The ARTKT study group identified potential urinary extracellular vesicle protein biomarkers of CABMR [68]. They used a proteomic approach to measure changes in urinary extracellular vesicles in urine samples from 93 KTRs (CABMR, n = 26). Six proteins (APOA1, TTR, PIGR, HPX, AZGP1, and CP) enabled discrimination of the CABMR and long-term graft survival groups. AZGP1 was a CABMR-specific biomarker that enabled differentiation of the rejection-free control group based on age at transplant, time since KT, and graft function.
Limitations and future directions
Advances in high-throughput omics technologies have facilitated the discovery of biomarkers in the transplant field. However, there are several barriers to their clinical application. The key features of a biomarkers of AR in KTRs are noninvasiveness, ease of measurement and interpretation, reproducibility, high sensitivity and specificity, good prognostic performance, and cost-effectiveness [69–72]. Prospective randomized controlled trials to assess the efficacy and cost-effectiveness of candidate omics biomarkers compared with traditional diagnostic methods are required for clinical application of biomarkers. In addition, considering the complexity and heterogeneity of rejection, large cohorts are needed to overcome the problem of inconsistent omics biomarkers among studies. A meta-analysis using the same type of data from different cohorts would go some way to overcoming this limitation.

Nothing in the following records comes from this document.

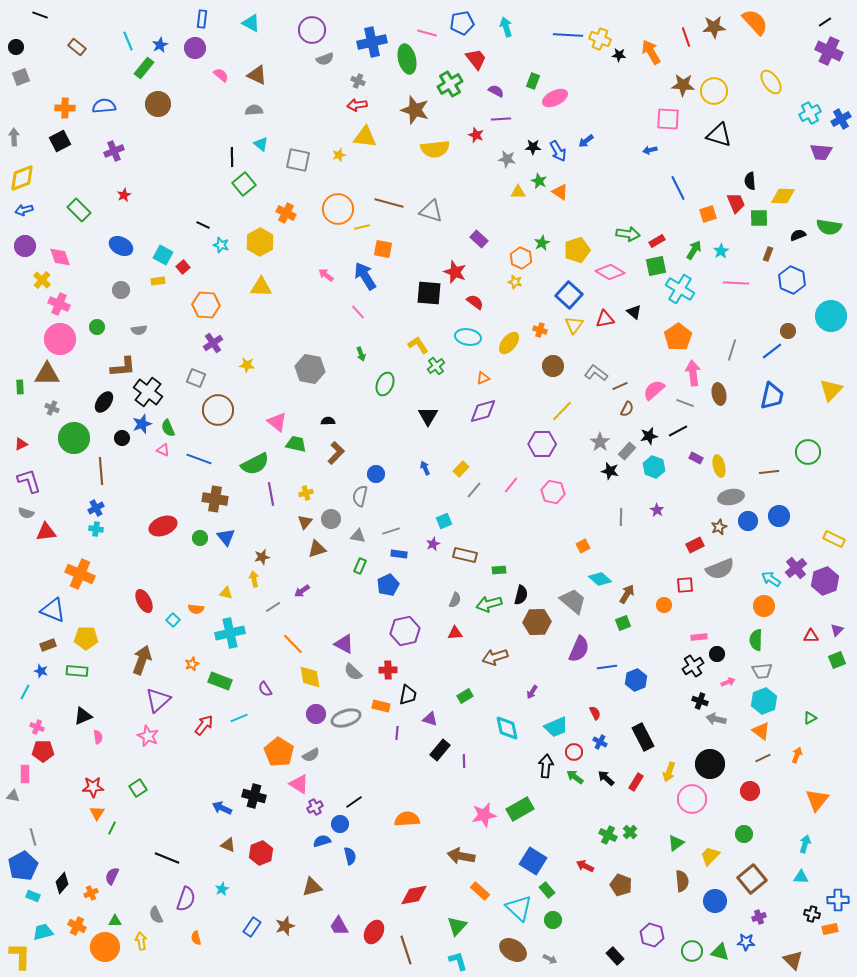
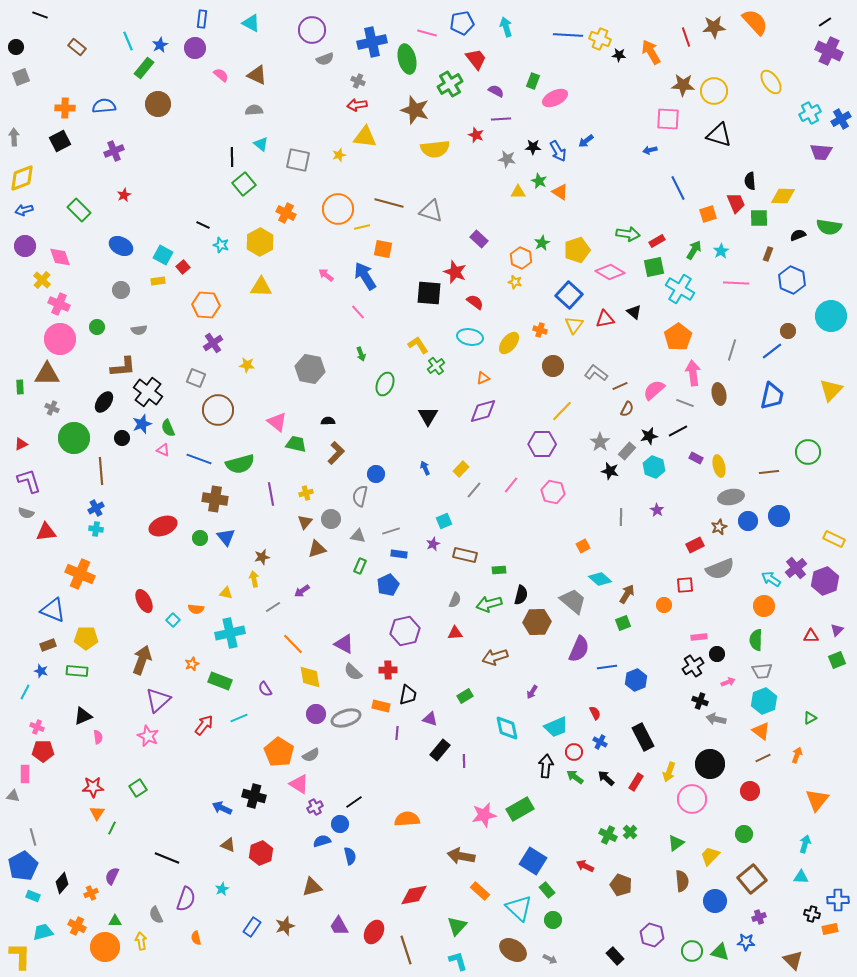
green square at (656, 266): moved 2 px left, 1 px down
cyan ellipse at (468, 337): moved 2 px right
green semicircle at (255, 464): moved 15 px left; rotated 12 degrees clockwise
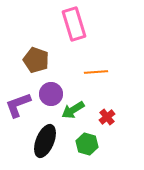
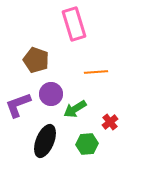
green arrow: moved 2 px right, 1 px up
red cross: moved 3 px right, 5 px down
green hexagon: rotated 20 degrees counterclockwise
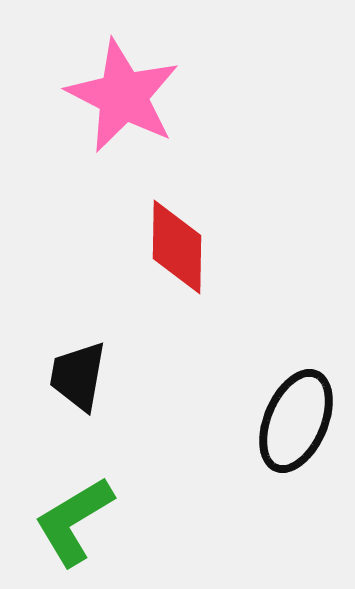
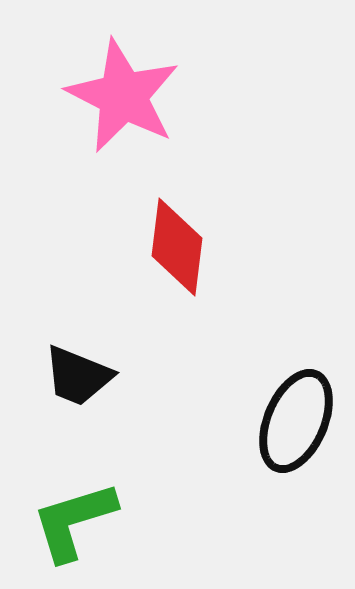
red diamond: rotated 6 degrees clockwise
black trapezoid: rotated 78 degrees counterclockwise
green L-shape: rotated 14 degrees clockwise
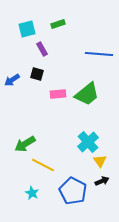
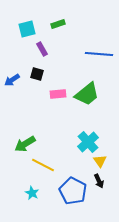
black arrow: moved 3 px left; rotated 88 degrees clockwise
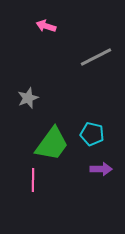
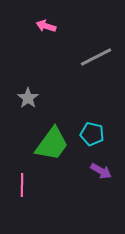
gray star: rotated 15 degrees counterclockwise
purple arrow: moved 2 px down; rotated 30 degrees clockwise
pink line: moved 11 px left, 5 px down
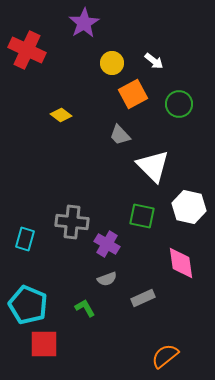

Another requirement for the clinical application of omics biomarkers is integration. Noninvasive omics biomarkers show promise not only for diagnosis of rejection, but also for early diagnosis of histopathological injuries, such as subclinical AR, as well as stratifying patients according to the risk of rejection to reduce the need for surveillance biopsies. However, rejections (TCMR and ABMR) are heterogeneous in terms of severity and underlying pathophysiologic mechanisms, so it is difficult to determine the status of an individual patient using a single omics method developed based on a small sample size. Moreover, the expression of a given gene set does not indicate the total amount of proteins produced, their biological activities, or the functions of metabolites [73]. Hence, the predictive performances of omics biomarkers differ among cohorts [74]. Therefore, to assess the pathophysiologic and immunological responses associated with AR and long-term stable graft function, multidimensional multiomics approaches are needed. Genomics, transcriptomics, proteomics, and metabolomics data are typically produced on an individual basis and analyzed separately [24]. The application of artificial intelligence (AI) through machine-learning algorithms and neural networks may be the solution. AI models enable analysis and integration of large-scale molecular information [69,75,76], including complex multiomics data. This will provide insight into the mechanisms of AR and long-term graft survival.
CONCLUSIONS
Omics biomarkers are the cornerstone of precision medicine in KT; they can guide selection of the best treatment by integrating traditional clinical information and tailoring immunosuppression. Integration of individual omics analyses may be critical for deciphering complex biological and immunological systems in transplantation. Therefore, large-scale prospective studies using multiple omics biomarkers are warranted.
Acknowledgments
We would like to thank Han Byeol Sim for improving the quality of the figure. This research was supported by a grant of the Korea Health Technology R&D Project through the Korea Health Industry Development Institute (KHIDI), funded by the Ministry of Health & Welfare, Republic of Korea (grant number: HI15C0001), and supported by the Basic Science Research Program through the National Research Foundation of Korea (NRF) funded by the Ministry of Education (2021R1I1A3047973 and 2021R1I1A3059702).
Notes
No potential conflict of interest relevant to this article was reported.